● **What you will do**: Return every line of the material below that contains the string "Stripe", matching case exactly.

[Start of Attachment]

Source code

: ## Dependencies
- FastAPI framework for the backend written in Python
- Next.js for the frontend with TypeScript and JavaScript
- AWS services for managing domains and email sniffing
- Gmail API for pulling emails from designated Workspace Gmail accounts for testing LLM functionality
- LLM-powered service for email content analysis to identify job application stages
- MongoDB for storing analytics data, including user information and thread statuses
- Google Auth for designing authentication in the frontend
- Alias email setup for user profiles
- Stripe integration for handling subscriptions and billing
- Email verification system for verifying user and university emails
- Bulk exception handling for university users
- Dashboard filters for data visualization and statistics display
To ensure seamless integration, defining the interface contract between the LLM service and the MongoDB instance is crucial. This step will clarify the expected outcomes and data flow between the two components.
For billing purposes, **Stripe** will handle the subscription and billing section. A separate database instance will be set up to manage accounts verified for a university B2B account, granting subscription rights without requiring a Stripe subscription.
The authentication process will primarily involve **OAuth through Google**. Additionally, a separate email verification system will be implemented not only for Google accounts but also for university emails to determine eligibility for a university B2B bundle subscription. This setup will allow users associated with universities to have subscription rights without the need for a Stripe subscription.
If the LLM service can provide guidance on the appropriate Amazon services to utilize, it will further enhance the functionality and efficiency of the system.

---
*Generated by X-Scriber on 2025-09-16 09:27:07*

[End of Attachment]

● **The answer**:
- Stripe integration for handling subscriptions and billing
For billing purposes, **Stripe** will handle the subscription and billing section. A separate database instance will be set up to manage accounts verified for a university B2B account, granting subscription rights without requiring a Stripe subscription.
The authentication process will primarily involve **OAuth through Google**. Additionally, a separate email verification system will be implemented not only for Google accounts but also for university emails to determine eligibility for a university B2B bundle subscription. This setup will allow users associated with universities to have subscription rights without the need for a Stripe subscription.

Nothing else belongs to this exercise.